[[ Extracted material, beginning ]]

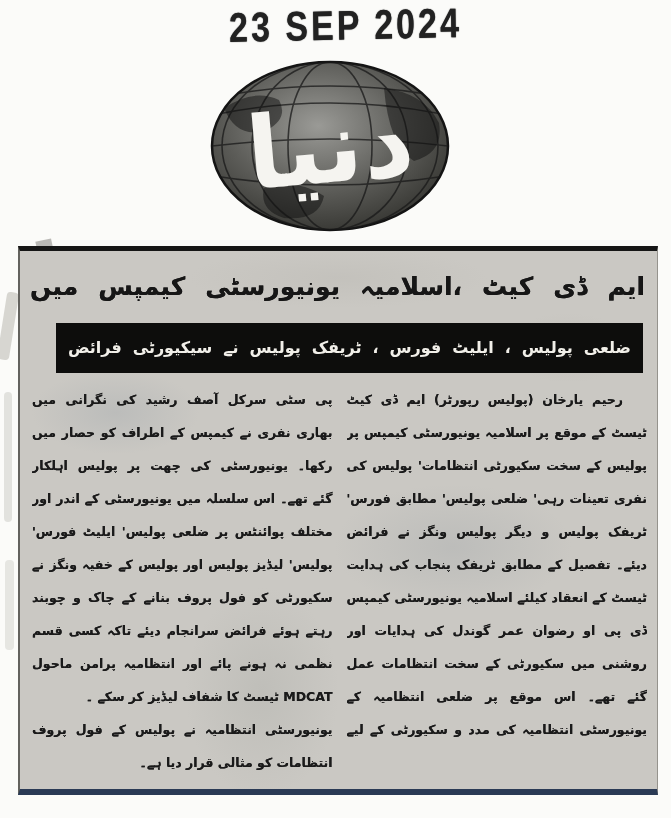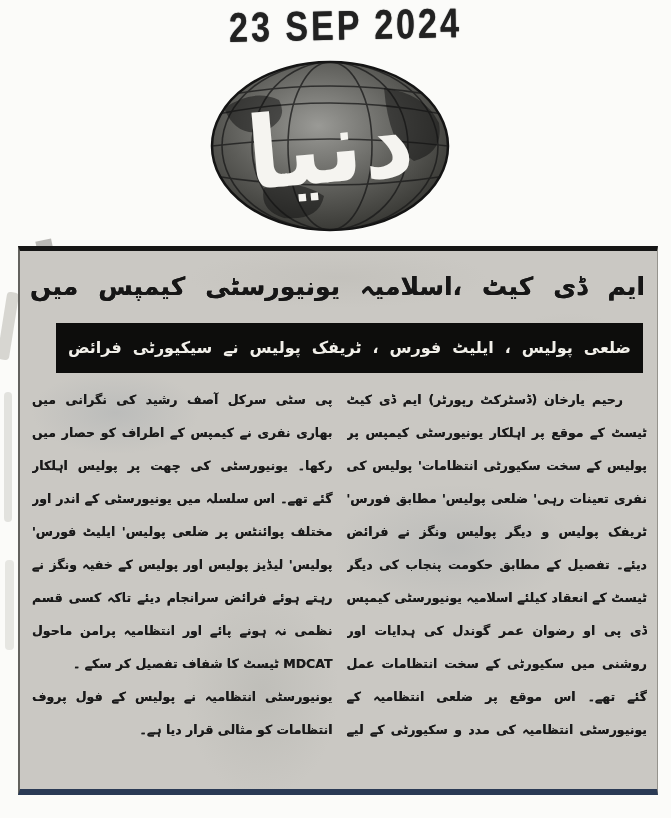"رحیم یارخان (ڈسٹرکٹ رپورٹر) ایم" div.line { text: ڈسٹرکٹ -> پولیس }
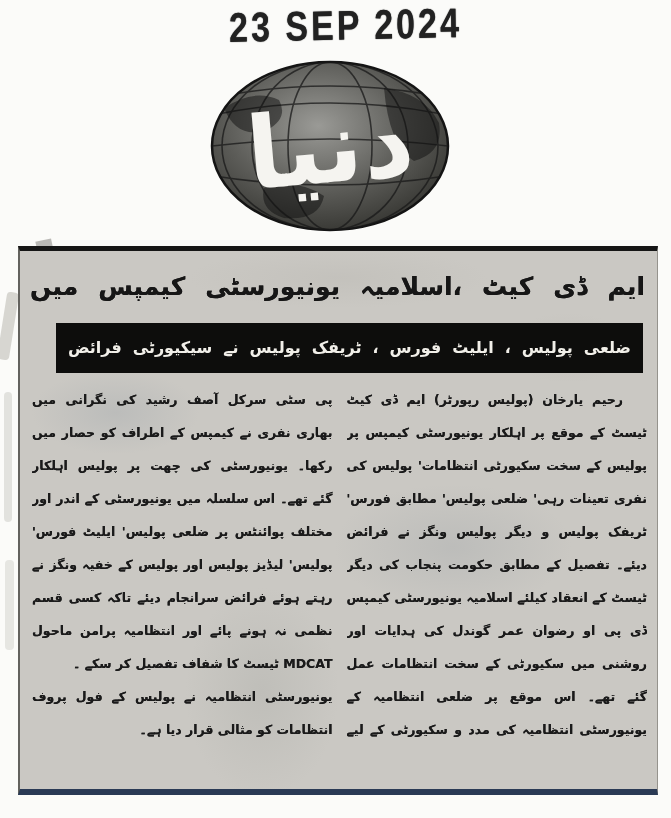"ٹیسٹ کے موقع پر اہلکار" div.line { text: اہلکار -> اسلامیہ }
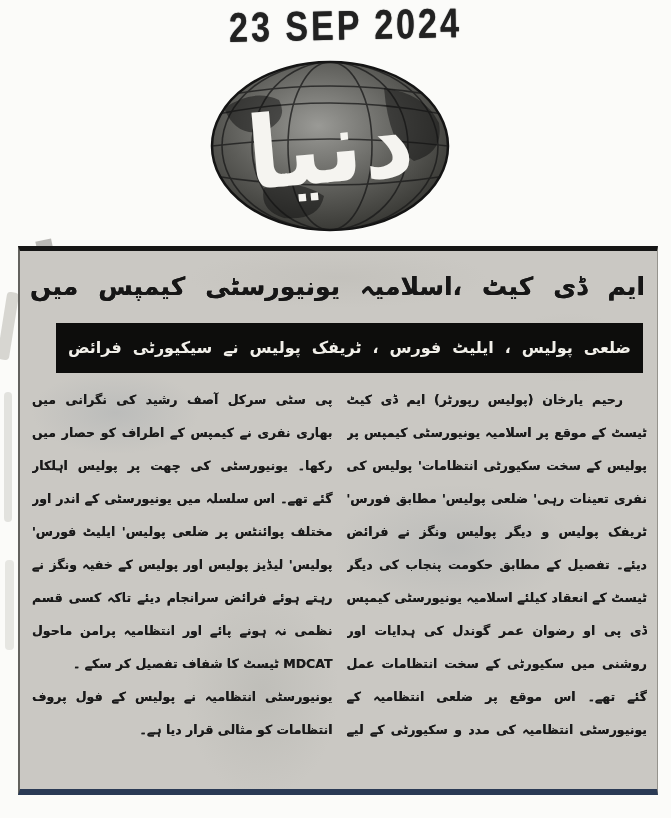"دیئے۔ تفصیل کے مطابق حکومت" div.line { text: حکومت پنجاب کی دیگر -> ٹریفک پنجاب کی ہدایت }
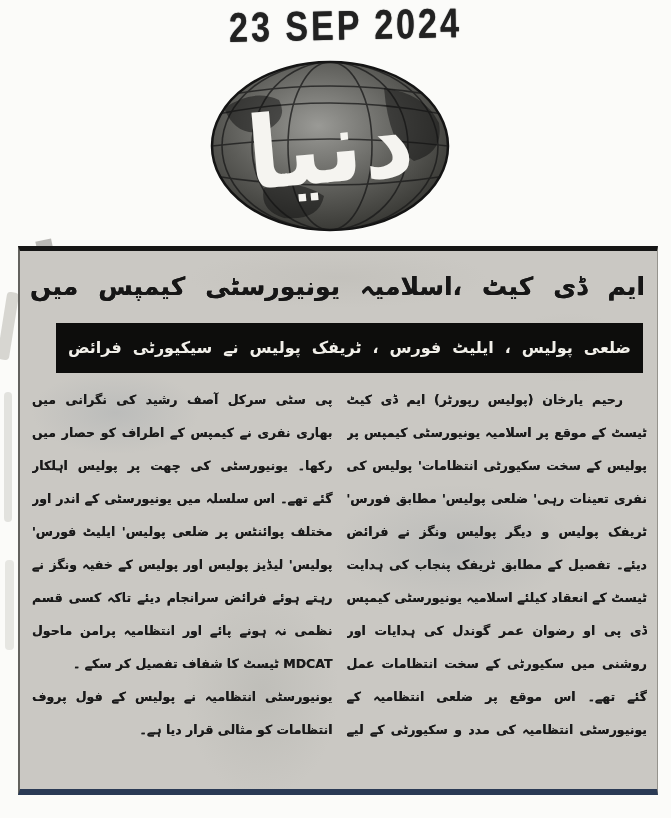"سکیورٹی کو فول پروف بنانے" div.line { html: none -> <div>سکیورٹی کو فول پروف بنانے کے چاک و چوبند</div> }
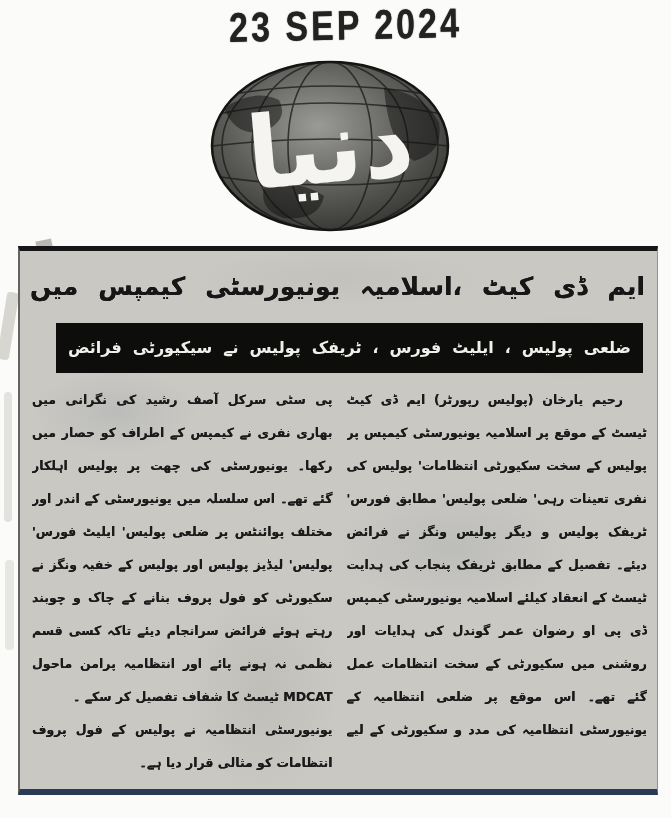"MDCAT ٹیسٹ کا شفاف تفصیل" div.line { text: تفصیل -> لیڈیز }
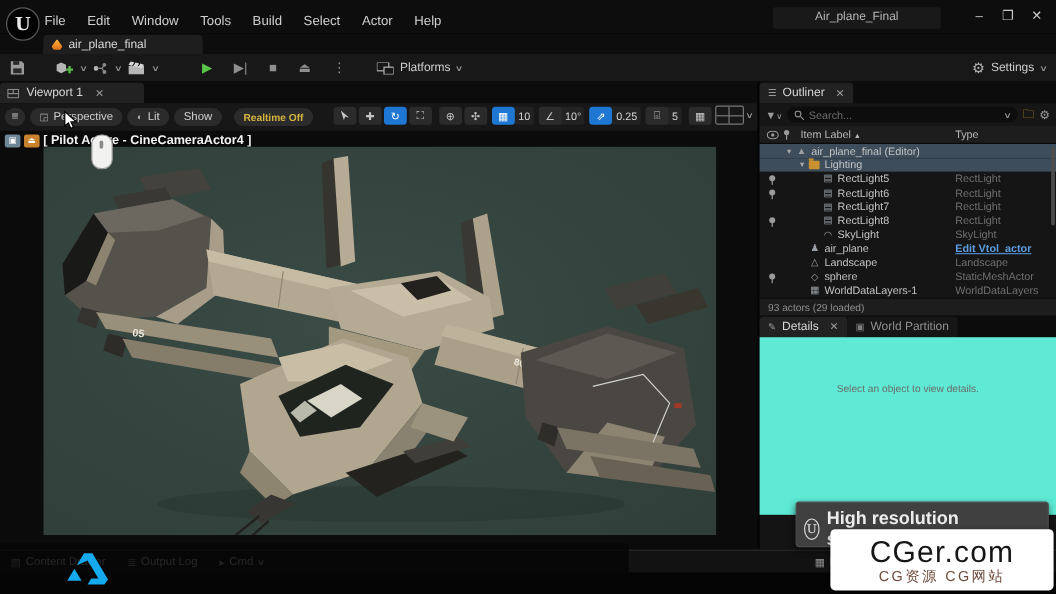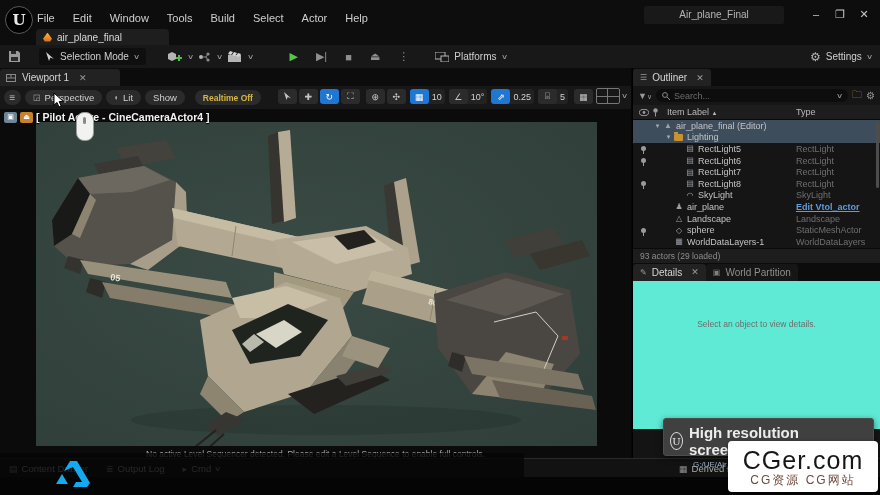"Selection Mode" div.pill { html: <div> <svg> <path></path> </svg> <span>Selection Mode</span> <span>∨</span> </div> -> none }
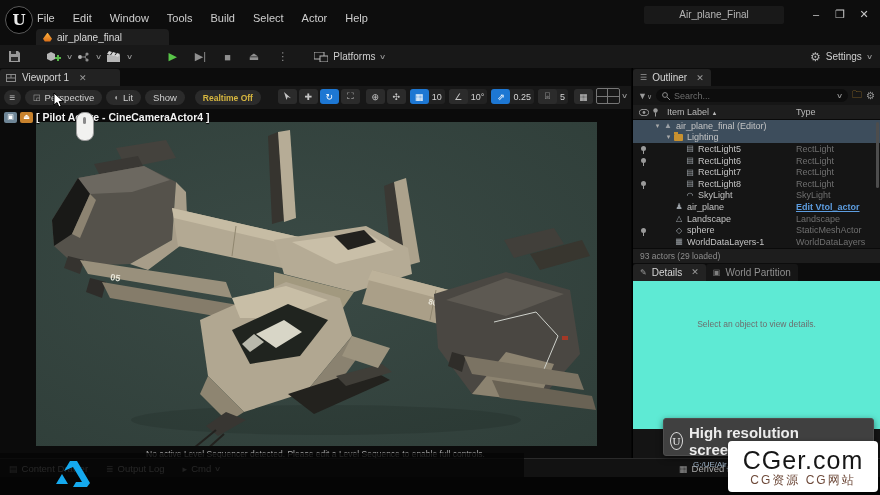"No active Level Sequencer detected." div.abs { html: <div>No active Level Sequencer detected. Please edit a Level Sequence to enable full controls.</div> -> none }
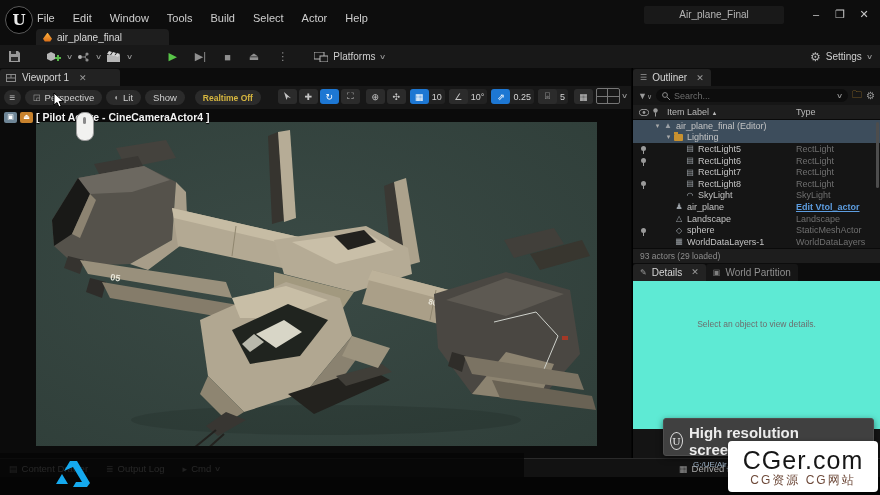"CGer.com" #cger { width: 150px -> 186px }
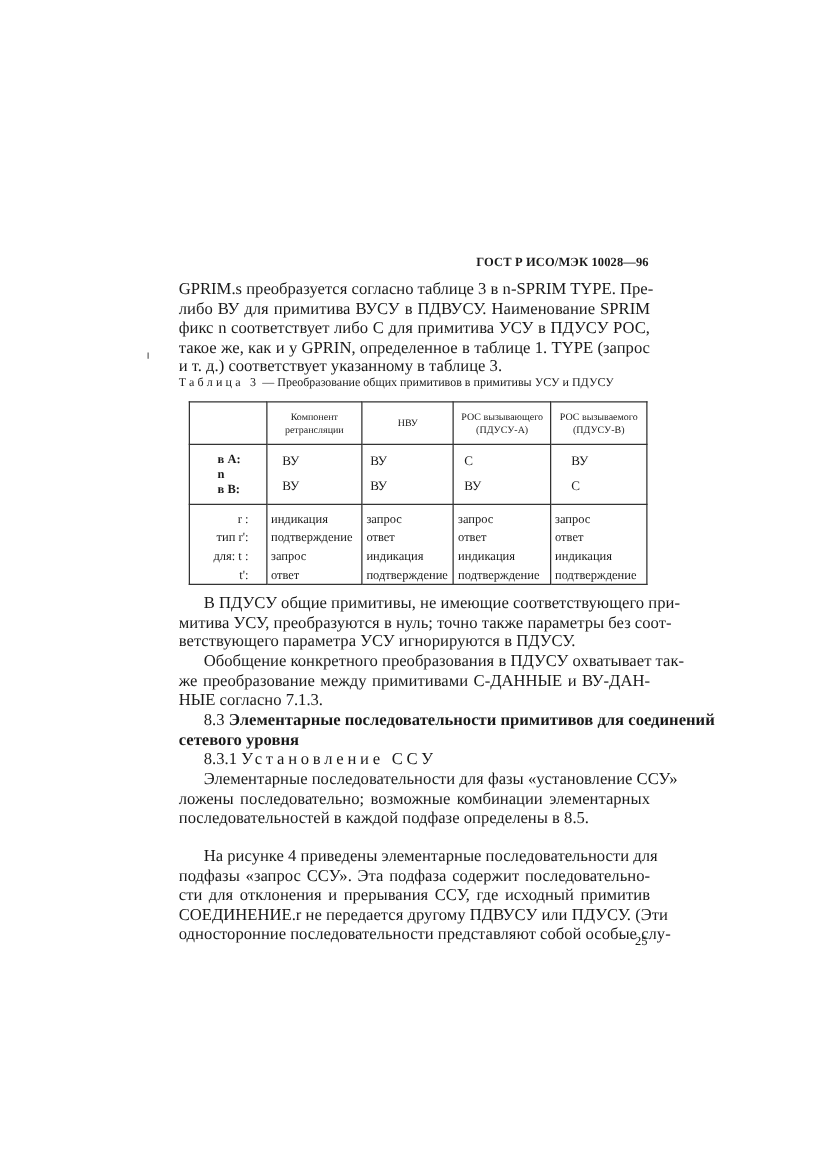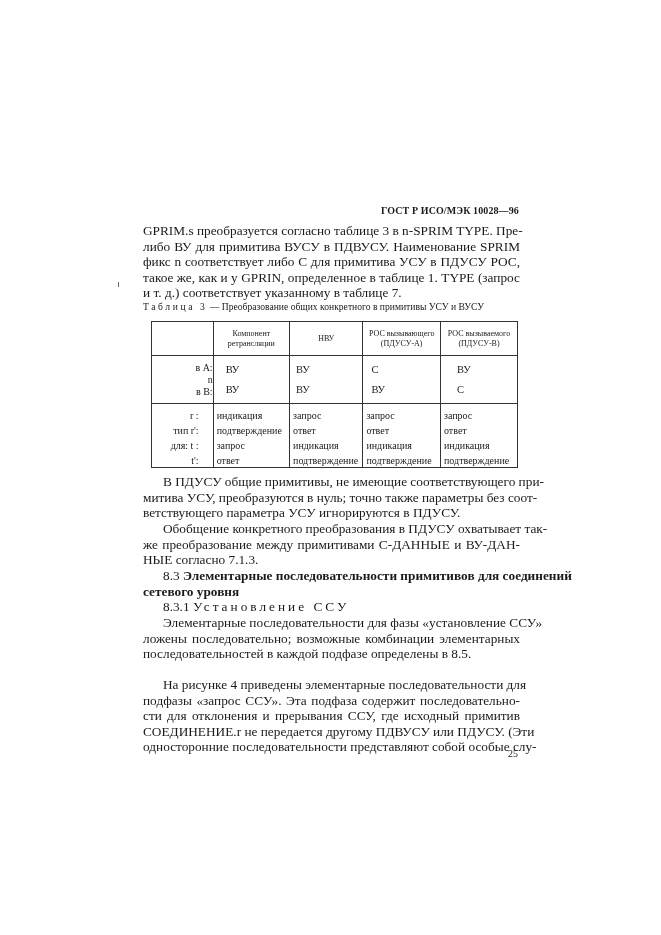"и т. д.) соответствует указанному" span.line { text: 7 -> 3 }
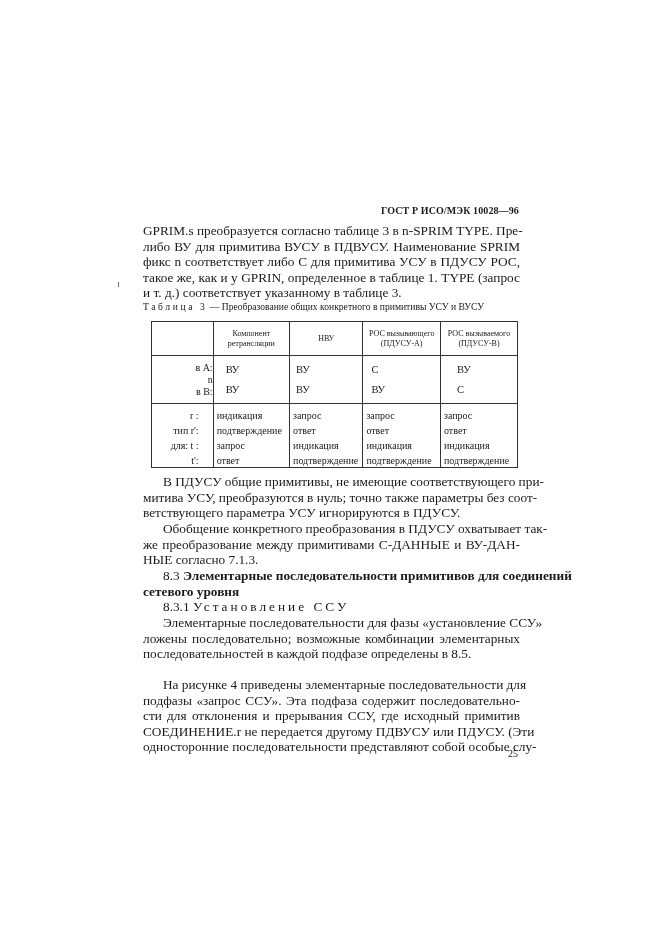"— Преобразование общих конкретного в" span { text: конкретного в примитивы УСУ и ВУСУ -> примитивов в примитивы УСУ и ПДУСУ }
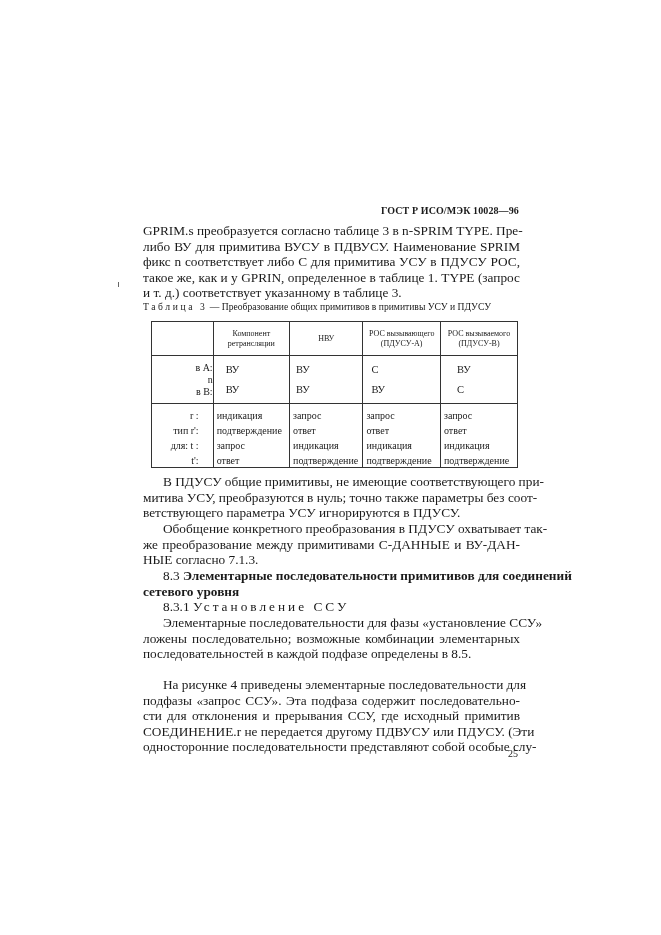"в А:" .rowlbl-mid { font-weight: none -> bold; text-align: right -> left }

[[ Extracted material, end ]]

Your objective. The expected output is every entry above, retyped exactly, with the pictures removed.

Your response.
"رحیم یارخان (ڈسٹرکٹ رپورٹر) ایم" div.line { text: ڈسٹرکٹ -> پولیس }
"ٹیسٹ کے موقع پر اہلکار" div.line { text: اہلکار -> اسلامیہ }
"دیئے۔ تفصیل کے مطابق حکومت" div.line { text: حکومت پنجاب کی دیگر -> ٹریفک پنجاب کی ہدایت }
"سکیورٹی کو فول پروف بنانے" div.line { html: none -> <div>سکیورٹی کو فول پروف بنانے کے چاک و چوبند</div> }
"MDCAT ٹیسٹ کا شفاف تفصیل" div.line { text: تفصیل -> لیڈیز }
"Selection Mode" div.pill { html: <div> <svg> <path></path> </svg> <span>Selection Mode</span> <span>∨</span> </div> -> none }
"No active Level Sequencer detected." div.abs { html: <div>No active Level Sequencer detected. Please edit a Level Sequence to enable full controls.</div> -> none }
"CGer.com" #cger { width: 150px -> 186px }
"и т. д.) соответствует указанному" span.line { text: 7 -> 3 }
"— Преобразование общих конкретного в" span { text: конкретного в примитивы УСУ и ВУСУ -> примитивов в примитивы УСУ и ПДУСУ }
"в А:" .rowlbl-mid { font-weight: none -> bold; text-align: right -> left }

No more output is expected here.